| 作業指示 |
1. 小刀についての文章で、箱を開けた時の第一印象として挙げられているものは何ですか。
2. 小刀についての文章を、最後の文のあとから書き継いでください。

*** 引用文 ***

細工小刀を購入したついでにこの小刀(和式ナイフ紐巻き)も買ってしまいました。
この小刀もコレクション要素が強そうに感じてしまって今まで避けてきたのでした。
細工小刀を購入した時にその作りの良さにそれまで色物的に考えていたことが嘘のように消えてしまい、秘めたるポテンシャルにそこはかとない可能性を見出してしまったのでシリーズを次々に入手してしまった。といってもあながち大袈裟ではないのです。
箱を開けた時の第一印象はカラフルな紐巻きと、お婆ちゃんが手慰みで拵えたようなチープな作りのシースが、これは切れるのですか?と言いたくなってしまう程でした。
ところが、シースを取ってみると実に丁寧な仕事。
外形が綺麗に裁断したように見えます、もしかして普及クラスの肥後守と同じくプレス加工をしているのかなと思ったのですが、少ロッド(おそらく千本以下の製作だと思う)でプレス型は作らないだろうな、という勝手な推測をしてみました。

*** 抜粋項目 ***

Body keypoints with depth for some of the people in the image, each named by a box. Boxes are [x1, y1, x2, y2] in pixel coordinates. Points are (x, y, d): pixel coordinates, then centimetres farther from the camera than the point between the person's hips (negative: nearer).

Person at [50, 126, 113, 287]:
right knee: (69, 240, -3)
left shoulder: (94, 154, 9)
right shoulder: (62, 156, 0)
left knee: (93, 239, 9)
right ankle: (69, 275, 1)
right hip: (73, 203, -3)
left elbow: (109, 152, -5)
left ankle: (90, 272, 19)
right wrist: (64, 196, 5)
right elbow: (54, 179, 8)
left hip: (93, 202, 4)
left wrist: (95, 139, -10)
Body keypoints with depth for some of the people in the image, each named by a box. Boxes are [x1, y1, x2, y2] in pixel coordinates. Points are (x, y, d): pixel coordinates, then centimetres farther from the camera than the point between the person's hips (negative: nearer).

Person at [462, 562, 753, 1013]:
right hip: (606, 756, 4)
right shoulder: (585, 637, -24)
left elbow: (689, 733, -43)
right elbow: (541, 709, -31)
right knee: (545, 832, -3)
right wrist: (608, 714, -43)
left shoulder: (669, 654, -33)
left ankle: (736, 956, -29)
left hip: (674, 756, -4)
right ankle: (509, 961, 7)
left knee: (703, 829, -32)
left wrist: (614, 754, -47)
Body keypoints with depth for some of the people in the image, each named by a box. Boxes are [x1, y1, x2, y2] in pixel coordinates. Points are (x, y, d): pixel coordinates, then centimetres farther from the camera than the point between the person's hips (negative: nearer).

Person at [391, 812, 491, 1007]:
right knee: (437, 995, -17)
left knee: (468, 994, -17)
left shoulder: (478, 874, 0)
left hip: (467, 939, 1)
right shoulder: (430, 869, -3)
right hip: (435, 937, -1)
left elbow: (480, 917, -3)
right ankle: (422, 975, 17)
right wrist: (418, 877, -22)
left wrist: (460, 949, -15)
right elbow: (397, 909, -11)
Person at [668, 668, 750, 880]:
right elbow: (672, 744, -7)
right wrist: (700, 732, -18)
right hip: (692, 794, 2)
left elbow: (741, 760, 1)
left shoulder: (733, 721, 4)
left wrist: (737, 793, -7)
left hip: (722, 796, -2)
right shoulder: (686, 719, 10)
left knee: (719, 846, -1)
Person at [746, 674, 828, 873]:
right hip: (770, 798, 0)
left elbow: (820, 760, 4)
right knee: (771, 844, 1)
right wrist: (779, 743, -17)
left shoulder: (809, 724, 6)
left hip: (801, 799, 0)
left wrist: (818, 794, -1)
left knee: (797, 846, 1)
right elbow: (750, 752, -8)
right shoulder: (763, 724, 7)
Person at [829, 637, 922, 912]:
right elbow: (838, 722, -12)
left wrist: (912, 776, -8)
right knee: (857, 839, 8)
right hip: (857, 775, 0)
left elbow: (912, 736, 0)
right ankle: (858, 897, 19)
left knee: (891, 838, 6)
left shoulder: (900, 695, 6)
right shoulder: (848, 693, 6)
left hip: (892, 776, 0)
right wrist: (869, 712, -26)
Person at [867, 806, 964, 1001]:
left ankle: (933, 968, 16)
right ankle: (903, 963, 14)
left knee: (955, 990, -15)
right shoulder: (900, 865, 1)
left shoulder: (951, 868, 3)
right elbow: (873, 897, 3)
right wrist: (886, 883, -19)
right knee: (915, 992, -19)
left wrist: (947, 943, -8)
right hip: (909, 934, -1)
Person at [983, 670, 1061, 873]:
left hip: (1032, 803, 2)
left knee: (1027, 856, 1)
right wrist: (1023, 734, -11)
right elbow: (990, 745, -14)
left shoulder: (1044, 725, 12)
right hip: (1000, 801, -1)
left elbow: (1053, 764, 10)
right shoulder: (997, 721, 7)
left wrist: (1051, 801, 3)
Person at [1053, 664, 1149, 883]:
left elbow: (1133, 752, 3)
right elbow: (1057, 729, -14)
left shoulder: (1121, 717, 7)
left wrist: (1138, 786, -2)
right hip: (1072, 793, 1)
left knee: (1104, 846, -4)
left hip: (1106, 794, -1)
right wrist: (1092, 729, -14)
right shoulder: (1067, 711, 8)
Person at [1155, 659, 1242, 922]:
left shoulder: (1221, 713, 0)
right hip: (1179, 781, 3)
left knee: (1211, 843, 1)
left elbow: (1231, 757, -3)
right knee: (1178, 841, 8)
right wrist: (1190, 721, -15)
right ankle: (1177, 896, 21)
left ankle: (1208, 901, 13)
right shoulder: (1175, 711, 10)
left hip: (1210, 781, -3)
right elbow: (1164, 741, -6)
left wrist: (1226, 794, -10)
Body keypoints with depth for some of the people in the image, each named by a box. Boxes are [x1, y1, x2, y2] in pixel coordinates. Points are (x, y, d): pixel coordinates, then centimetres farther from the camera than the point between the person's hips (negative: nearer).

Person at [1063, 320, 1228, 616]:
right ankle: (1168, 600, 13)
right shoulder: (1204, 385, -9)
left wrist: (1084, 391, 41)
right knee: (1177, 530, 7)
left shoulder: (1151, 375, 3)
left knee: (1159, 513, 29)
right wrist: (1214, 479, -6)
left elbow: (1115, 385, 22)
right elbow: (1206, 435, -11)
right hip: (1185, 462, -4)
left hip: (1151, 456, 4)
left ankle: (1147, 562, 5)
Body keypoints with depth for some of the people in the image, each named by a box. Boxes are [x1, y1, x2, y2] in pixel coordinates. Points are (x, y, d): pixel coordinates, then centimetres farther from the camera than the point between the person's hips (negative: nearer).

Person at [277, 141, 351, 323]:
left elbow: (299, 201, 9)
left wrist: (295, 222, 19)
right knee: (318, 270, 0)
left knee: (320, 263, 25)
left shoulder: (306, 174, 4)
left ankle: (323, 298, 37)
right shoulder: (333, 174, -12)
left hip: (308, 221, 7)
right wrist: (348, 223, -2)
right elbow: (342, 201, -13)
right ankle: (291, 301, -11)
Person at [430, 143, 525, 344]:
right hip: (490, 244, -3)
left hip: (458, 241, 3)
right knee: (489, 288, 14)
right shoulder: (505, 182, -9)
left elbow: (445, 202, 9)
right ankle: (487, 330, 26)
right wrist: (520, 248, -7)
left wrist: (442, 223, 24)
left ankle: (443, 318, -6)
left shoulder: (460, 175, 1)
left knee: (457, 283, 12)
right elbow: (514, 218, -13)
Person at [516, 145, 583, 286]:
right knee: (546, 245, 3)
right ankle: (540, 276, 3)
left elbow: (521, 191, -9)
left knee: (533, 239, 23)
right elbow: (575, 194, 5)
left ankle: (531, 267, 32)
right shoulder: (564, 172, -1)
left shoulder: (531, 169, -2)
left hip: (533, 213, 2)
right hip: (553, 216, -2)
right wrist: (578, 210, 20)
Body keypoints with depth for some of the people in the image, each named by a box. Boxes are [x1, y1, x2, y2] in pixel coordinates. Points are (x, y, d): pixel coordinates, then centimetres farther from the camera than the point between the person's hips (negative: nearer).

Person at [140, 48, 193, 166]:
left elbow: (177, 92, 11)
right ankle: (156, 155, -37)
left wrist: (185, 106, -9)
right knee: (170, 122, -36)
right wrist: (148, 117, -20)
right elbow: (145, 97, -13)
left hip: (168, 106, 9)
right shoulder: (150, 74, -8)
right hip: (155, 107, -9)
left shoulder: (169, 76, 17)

***

| 解答欄 |
1. カラフルな紐巻きと、お婆ちゃんが手慰みで拵えたようなチープな作りのシースです。

2.
綺麗にエッジが出ていますね。
プレスやりっぱなしだと角が少し丸くなります。
通販サイトに見本として載っている写真と見比べてみたところ、微妙に形が違うので複合材に型紙を当てて卦書いたあとバンドソーで切り出しているのかな?とさらなる推測をしてみました。
大雑把に形作るなら3分くらいで整形できると思いますが、どうなんだろう。
一度見学してみたいですね。
手のひらに乗せてマジマジと見回してみると全体的に綺麗な仕事をしているのが分かります。
安価な肥後守にありがちな機械研ぎの跡も少ないです。
ブラストで刃紋を付けたりもしていません。
(新品時にブラストで刃模様を付けている例。
これは繰り小刀ですが安価な肥後守も同じ方法です。箱出しの肥後守がなかったものですから代わりに掲載します)
綺麗で丁寧な作りは五代目のこだわりなのかな。
それとも肥後守の倍以上の値段に相応しい手間をかけているのかな?
いや、一万円くらいする元佑(四代目)の銘入りの高級肥後守でも研ぎがいい加減(失礼な話ですがあえて事実を書きました)だったり歪んでいたり鞘に収まりが悪かったりする物が少なくなかった。
この事に関しては近年質が低下してきているのではないか?という意見をよく聞くようになっていました。
その辺りのクレームを改善した結果なのか、だとすると、とても良い企業努力ですよね。
五代目が跡継ぎとして鍛冶仕事を覚えだしたのは2010年のようです。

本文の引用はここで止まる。